Child sex offenders still at large in Rochdale, says former detective

Child sex offenders still at large in Rochdale, says former detective
Victims of the Rochdale child sex abuse ring, exposed in 2012, are still at risk of being exploited by offenders who are still at large in the community, according to a former detective who worked on the case.

Margaret Oliver, former detective constable for Greater Manchester Police (GMP), investigated reports of child grooming before resigning over the Crown Prosecution Service’s (CPS) mishandling of the case.

Oliver said she is in contact with some of the victims and told many of the offenders are still living freely in the community.

Speaking before the launch of the BBC 1 drama ‘Three Girls’, which documents the experience of three of 47 victims, Oliver said: “I’m speaking to kids who are telling me that even to this day they are seeing offenders that they’ve named walking around Rochdale.

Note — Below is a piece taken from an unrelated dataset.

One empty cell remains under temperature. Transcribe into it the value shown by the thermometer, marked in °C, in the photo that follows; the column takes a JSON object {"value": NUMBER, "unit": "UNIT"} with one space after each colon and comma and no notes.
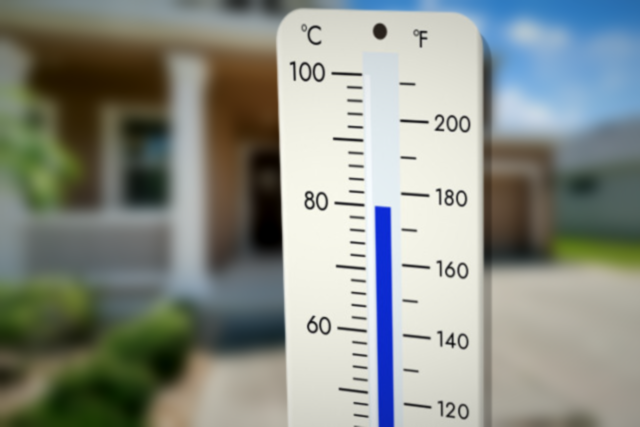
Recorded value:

“Somebody saw one in London, another person told me that one has moved around the corner from her.

“That’s why I’m saying things haven’t changed, because those men have been named by those girls [to the police] and I know that they’re still out there walking around,” Oliver said.

Nine Asian men from Rochdale and Oldham were sentenced to a total of 77 years in prison in 2012 after being found guilty of offences including rape. The jury at Liverpool Crown Court heard that between 2005 and 2008 the men plied the five victims, some as young as 13, with drinks and drugs and “passed them around” for sex.

Oliver, who will be played by Lesley Sharp in the three-part series, said police are yet to learn the lessons of Rochdale. She called for laws to hold authorities to account for negligence.

Under current laws, police officers cannot be prosecuted for negligence.

“If the police were accountable then perhaps we would see proper changes,” says Oliver.

Oliver worked on Operation Span investigating reports of child grooming in Rochdale for seven months before she chose to resign amid concerns that the police force was failing to appropriately record allegations of sexual abuse.

“I tried with every ounce of my determination to highlight to the chief constable and all the agencies – the IPCC, the children’s commissioner, the Home Office Select Committee – what was going on, but without success.

“No one really wanted to hear what I was saying and eventually I was left with a stark choice,” she said.

“There were so many big holes in what was going on ... I had never seen a job being run this way before. There were lots of things that were just not right. They wanted to do a quick job with a quick result.

“Children had spent months giving evidence in video interviews, disclosing men who had abused them and places where the abuse had happened, but those allegations were not being officially recorded and to this day have still not been recorded.”

Reports of sexual assault on two girls were first brought to the attention of police back in 2008, but investigations into allegations of child sex abuse only launched in 2009 when further claims were brought forward.

In 2015, a GMP report highlighted failures “at individual and force level” in dealing with victims between 2008 and 2010, but none of the 13 officers being investigated were disciplined. 

One of the victims said she is “fuming” and “overall disgusted.”

“They and Rochdale Social Services let me down, and they’re letting me down now,” she said, according to the Guardian.